I am driving in the median trying to stay on track and not lose control. The horses never stop; they keep pushing me over and over until I cross the other side of the interstate. The embankment on the other side of the road it a mass of dark brown mud. Mountains of soft, suffocating mud. The horses lose control, knocking me out of my car and into the mud. I am flying high and then sliding down the muddy hillside. The horses are still moving towards me, chasing me down the hillside. I am shoving my feet and my arms into the mud trying to slow myself down and stop the falling before the horses land on top of me. I can feel the mud consuming me, comfortably surrounding me and slowing suffocating me.
I cannot die. I cannot leave yet, I have too much to do. My mother will cry and my father will miss me. I have to beat the horses. I cannot let them fall on me.
The movement stops.
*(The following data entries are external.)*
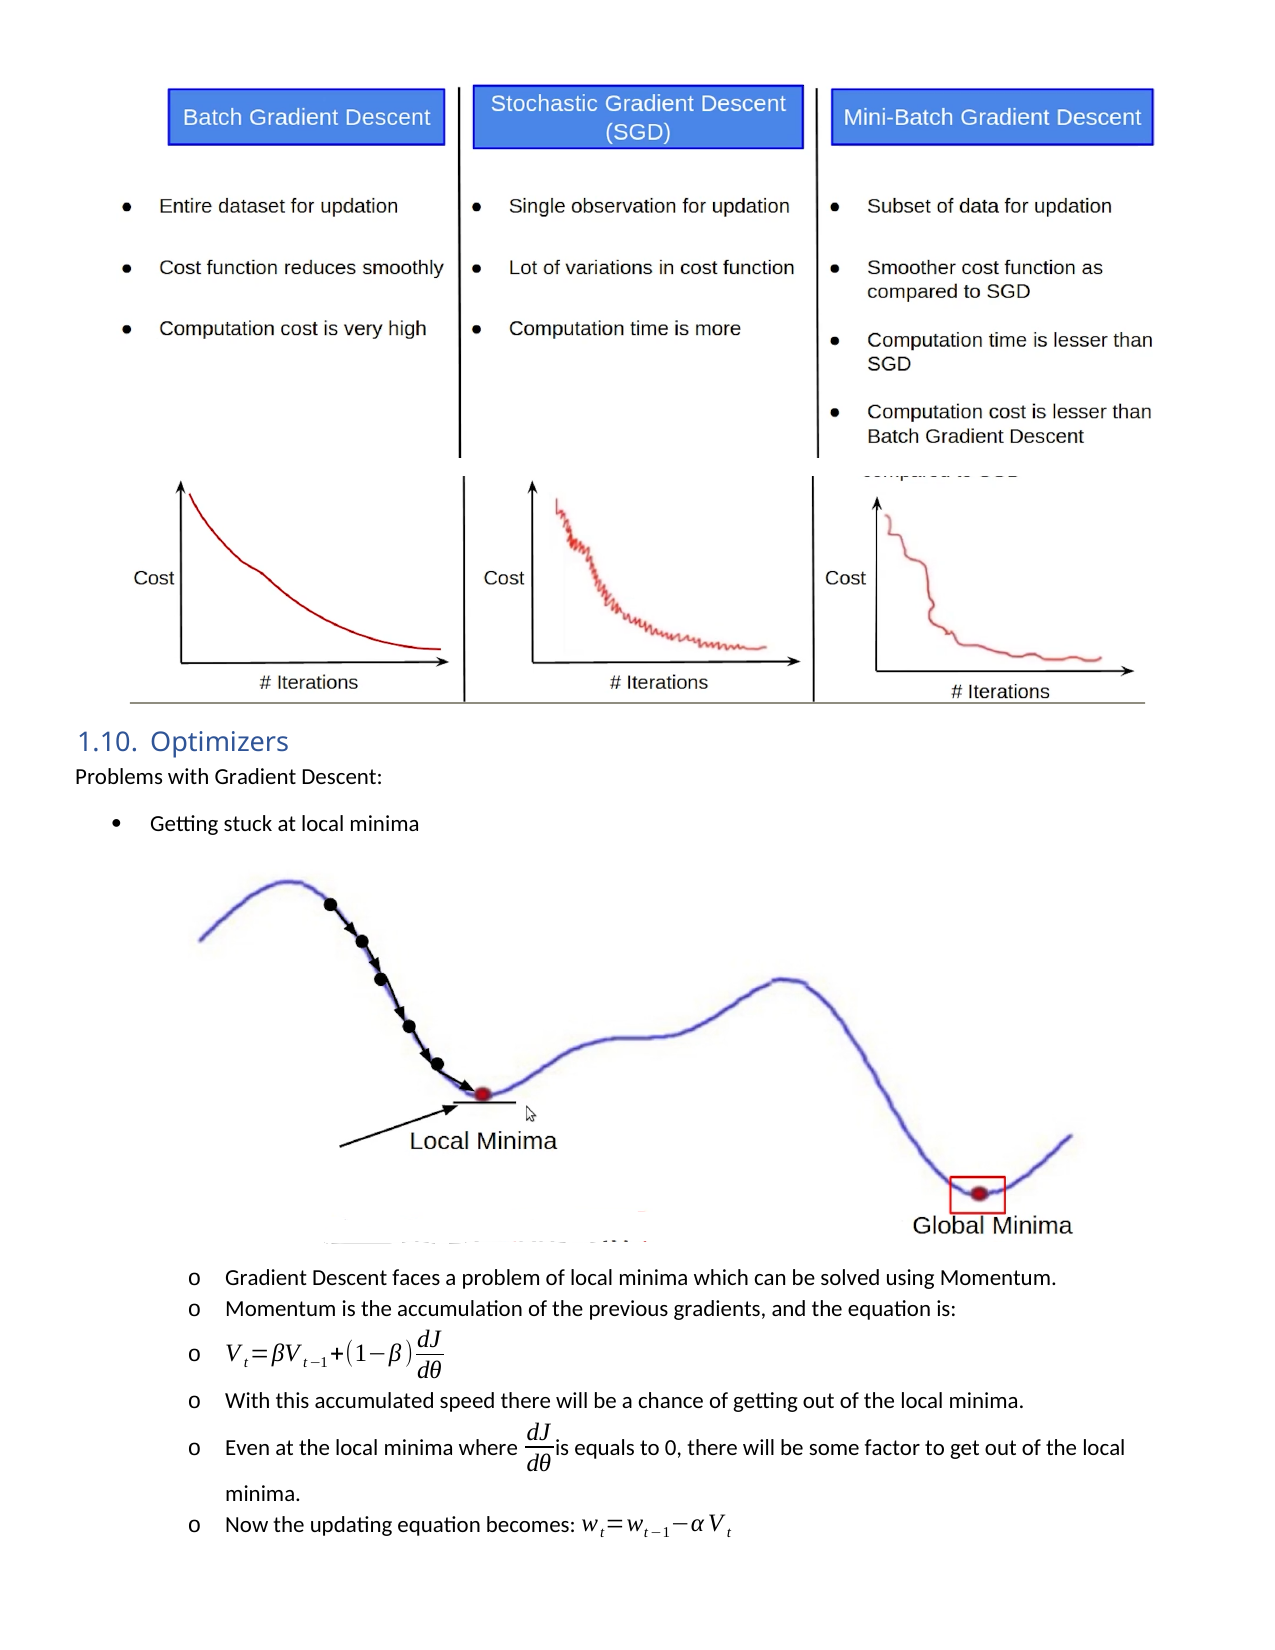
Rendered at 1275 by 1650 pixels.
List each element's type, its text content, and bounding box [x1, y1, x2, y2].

picture [187, 855, 1088, 1244]
text Problems with Gradient Descent: [75, 762, 1200, 790]
list Even at the local minima where is equals to 0, there will be some factor to get out of the local minima. [187, 1418, 1200, 1507]
list Momentum is the accumulation of the previous gradients, and the equation is: [187, 1294, 1200, 1323]
subtitle Optimizers [77, 722, 1200, 759]
list With this accumulated speed there will be a chance of getting out of the local minima. [187, 1387, 1200, 1416]
list Gradient Descent faces a problem of local minima which can be solved using Momentum. [187, 1263, 1200, 1292]
list Now the updating equation becomes: [187, 1509, 1200, 1541]
list Getting stuck at local minima [112, 809, 1200, 837]
picture [115, 75, 1160, 458]
picture [129, 476, 1146, 704]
I am lying at the bottom of the muddy hillside. I am alive. There is something wrong with my leg, but I do not care. I get up. I walk away the only survivor except for one horse. He is standing calmly in the middle of the road. He is waiting for me. He is my only way to get away from this place. I climb on his back and we ride together to find my parents, to find help. I see the police and the ambulance down the road, but they are so far away. Why are they so far down the road, when we are down here?
He takes me to them, to safety, as I lay on his back. He delivers me home, the only survivor.